Were Yanakihara writing about herself, about her own experience, even her own traumas she would be taking an important creative risk. The validity of the description of a real event lies in its correlation with reality. A book of history is as good as its objective rendering of the facts. If it tells exactly what happened it does not need to have narrative coherence.

A novel might refer to elements in the real world, but its validity resides in its ability to create its own fictional world. The coherence of a work of fiction lies in the extent to which it fulfills the terms of the world that it has created. It should not be judged by how well it renders reality.

A novelist writing about him or herself runs the risk of seeing the value of the description in its factual accuracy, not in its ability to fit within the fictional world he or she has created.

When a novelist is having trouble with a novel the problem is not that she is not in touch with her feelings or her past, but that she is allowing them to intrude in a world where they might very well break the spell.

Moreover, writing a novel is not therapeutic. It ought not to be therapeutic. You should not consider writing a novel in order to come to terms with your own history.

The same applies to acting. It certainly applies to Method Acting, the technique that instructs students to get in touch with their own feelings, the better to portray the emotion of the character they are playing.

But then, why would anyone care about your jealousy when your job is to make them care about Othello’s? A good actor does not draw attention to himself. He is a vehicle through which the play communicates with the audience. In that situation, your personal feelings can only serve as a distraction.


3 comments:

Anonymous said...

I think I know why Hanya is the darling of the literary circuit.

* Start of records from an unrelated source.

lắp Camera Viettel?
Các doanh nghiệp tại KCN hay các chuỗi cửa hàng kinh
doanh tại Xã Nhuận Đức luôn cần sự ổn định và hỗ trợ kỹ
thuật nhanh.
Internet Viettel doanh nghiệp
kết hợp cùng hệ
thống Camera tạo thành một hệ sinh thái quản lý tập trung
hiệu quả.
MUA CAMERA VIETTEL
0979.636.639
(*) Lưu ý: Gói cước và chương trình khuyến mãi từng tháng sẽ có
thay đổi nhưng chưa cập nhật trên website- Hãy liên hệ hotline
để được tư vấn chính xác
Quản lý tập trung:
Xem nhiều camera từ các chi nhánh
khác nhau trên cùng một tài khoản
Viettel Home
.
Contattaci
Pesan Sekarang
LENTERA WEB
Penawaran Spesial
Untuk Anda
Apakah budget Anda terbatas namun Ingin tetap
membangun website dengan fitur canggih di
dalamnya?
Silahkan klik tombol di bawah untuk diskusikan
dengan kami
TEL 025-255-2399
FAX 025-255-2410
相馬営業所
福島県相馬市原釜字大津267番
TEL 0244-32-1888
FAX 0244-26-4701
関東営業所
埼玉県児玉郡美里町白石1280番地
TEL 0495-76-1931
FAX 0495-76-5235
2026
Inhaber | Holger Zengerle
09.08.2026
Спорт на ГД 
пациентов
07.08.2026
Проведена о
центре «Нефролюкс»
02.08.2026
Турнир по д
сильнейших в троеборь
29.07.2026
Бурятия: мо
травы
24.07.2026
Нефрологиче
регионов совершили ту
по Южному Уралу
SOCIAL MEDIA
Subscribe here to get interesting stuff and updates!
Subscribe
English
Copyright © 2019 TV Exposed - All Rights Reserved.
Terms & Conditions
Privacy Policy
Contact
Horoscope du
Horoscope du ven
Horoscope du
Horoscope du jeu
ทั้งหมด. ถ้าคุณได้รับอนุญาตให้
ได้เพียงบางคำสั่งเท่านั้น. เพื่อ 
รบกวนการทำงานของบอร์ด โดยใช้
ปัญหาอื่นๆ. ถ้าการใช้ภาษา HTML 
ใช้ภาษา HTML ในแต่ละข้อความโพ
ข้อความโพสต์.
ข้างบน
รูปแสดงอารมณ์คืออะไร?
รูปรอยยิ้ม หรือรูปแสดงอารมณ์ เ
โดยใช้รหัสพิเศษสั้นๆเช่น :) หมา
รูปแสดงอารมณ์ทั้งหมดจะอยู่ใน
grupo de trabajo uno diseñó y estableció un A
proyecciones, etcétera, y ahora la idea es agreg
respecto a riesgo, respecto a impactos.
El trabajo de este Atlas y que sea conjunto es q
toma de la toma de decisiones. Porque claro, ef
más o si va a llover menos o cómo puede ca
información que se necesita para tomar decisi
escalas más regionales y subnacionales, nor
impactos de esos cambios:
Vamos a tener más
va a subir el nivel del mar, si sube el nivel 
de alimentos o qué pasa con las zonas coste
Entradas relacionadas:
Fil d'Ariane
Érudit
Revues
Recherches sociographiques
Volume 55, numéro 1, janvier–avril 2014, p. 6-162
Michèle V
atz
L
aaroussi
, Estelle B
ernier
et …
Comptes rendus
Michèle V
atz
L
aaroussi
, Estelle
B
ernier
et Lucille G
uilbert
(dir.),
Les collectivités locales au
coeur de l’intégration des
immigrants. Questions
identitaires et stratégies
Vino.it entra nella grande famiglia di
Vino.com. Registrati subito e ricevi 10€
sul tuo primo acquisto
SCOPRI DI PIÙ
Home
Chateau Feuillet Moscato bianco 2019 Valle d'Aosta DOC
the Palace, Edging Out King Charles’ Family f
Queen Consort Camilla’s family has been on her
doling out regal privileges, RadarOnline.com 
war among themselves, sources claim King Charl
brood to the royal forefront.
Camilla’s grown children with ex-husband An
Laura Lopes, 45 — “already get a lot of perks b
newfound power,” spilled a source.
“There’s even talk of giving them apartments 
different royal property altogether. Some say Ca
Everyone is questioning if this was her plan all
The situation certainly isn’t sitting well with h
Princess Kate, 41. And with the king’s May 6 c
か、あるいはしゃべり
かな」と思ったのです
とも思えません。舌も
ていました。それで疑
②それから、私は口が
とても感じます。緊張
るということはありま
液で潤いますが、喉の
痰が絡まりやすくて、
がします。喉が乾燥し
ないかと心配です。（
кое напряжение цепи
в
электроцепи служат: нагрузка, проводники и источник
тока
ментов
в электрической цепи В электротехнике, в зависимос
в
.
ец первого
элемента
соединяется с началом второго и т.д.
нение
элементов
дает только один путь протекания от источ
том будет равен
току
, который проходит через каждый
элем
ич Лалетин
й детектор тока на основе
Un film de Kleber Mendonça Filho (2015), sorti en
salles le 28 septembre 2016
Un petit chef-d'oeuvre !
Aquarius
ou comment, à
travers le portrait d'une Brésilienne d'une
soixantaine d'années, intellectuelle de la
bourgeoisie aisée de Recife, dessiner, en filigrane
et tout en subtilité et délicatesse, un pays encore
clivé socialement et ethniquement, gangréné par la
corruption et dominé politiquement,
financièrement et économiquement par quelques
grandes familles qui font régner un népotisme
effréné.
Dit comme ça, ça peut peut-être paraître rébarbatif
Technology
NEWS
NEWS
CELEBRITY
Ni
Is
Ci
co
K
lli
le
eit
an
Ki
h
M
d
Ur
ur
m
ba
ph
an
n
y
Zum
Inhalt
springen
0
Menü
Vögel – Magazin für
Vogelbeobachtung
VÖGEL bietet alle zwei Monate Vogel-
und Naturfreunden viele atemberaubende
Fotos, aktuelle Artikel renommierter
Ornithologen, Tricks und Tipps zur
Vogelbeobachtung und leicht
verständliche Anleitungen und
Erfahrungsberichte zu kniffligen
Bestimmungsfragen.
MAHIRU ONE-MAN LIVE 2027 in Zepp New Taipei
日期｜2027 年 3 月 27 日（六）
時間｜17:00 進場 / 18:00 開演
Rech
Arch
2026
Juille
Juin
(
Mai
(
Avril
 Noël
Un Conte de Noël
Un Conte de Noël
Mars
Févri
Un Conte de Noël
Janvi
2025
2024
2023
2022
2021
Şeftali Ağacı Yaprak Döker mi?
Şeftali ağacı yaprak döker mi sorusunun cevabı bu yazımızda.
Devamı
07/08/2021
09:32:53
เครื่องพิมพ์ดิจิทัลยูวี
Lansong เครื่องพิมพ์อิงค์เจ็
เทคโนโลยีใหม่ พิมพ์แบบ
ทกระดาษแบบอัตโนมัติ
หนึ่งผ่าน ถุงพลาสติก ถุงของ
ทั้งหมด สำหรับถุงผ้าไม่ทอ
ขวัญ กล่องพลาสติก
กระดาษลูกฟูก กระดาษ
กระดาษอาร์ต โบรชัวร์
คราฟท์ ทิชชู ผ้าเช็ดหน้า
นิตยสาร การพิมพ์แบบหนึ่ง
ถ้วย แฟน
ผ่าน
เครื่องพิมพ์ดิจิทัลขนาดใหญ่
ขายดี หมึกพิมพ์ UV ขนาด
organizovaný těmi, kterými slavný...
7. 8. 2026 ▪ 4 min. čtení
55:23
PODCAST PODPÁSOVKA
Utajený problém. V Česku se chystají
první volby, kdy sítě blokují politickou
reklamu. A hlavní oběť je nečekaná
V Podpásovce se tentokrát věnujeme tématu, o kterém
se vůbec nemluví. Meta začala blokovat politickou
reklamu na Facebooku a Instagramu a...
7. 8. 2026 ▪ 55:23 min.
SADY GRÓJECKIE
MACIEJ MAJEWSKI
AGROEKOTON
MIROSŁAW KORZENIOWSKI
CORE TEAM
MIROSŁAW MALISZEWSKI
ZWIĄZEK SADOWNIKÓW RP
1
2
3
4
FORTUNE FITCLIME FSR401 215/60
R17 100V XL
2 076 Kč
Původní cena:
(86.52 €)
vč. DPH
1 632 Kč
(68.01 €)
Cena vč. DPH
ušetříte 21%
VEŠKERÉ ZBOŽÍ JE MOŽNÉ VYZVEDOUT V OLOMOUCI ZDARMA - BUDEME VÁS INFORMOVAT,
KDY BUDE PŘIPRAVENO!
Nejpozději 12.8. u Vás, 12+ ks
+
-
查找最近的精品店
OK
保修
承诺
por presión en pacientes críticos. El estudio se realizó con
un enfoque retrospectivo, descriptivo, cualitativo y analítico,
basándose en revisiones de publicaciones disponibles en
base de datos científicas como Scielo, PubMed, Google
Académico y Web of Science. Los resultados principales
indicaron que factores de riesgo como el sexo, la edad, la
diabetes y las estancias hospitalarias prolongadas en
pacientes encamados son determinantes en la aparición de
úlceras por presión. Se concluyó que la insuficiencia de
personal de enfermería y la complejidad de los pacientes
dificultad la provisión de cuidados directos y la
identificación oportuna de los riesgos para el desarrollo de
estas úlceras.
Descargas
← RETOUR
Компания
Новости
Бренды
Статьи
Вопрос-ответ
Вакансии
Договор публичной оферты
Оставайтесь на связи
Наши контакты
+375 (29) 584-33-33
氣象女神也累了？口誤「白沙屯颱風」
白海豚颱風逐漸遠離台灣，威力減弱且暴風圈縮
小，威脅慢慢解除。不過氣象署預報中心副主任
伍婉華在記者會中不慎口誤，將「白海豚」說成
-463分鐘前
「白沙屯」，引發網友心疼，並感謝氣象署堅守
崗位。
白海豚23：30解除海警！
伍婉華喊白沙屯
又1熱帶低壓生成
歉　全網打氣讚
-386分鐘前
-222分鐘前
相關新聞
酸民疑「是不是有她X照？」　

http://www.theatlantic.com/entertainment/archive/2015/05/a-little-life-definitive-gay-novel/394436/

gay, gay, gay

Stuart Schneiderman said...

Doubtless, this helps make her the darling of certain members of the literary clique. In a world where merit no longer matters, people are promoted for reasons that have to do with political correctness. But, of course, that does not mean that she's a bad novelist. And it does not mean that she's wrong about therapy.

Anonymous said...

Alice Miller, in The Drama of the Gifted Child, explains that many successful persons, including artists, also tend to experience depression. Thus converting personal pain into professional success or "great art" is only a partly effective distraction for these persons. A good example is the woman who wants children, not because she has integrated her desire and capacity to love them (because she was loved as a child or figures out how she wanted to be loved as a child), but as a symbol of her adult status, "See, I have children, a man brings me money and bought me a house, so I'm a grown-up female!" Meanwhile some fathers and mothers play successful roles and make their children miserable. These children often become deviants or artists who can communicate their drama without betraying their parents by telling "the real story." A person with the capacity to decode signs and symbols will eventually begin to understand whether he or she is actually being loved in a given context or is once again being used as a prop in the drama of a gifted child, or trying to use others as props within one's own drama.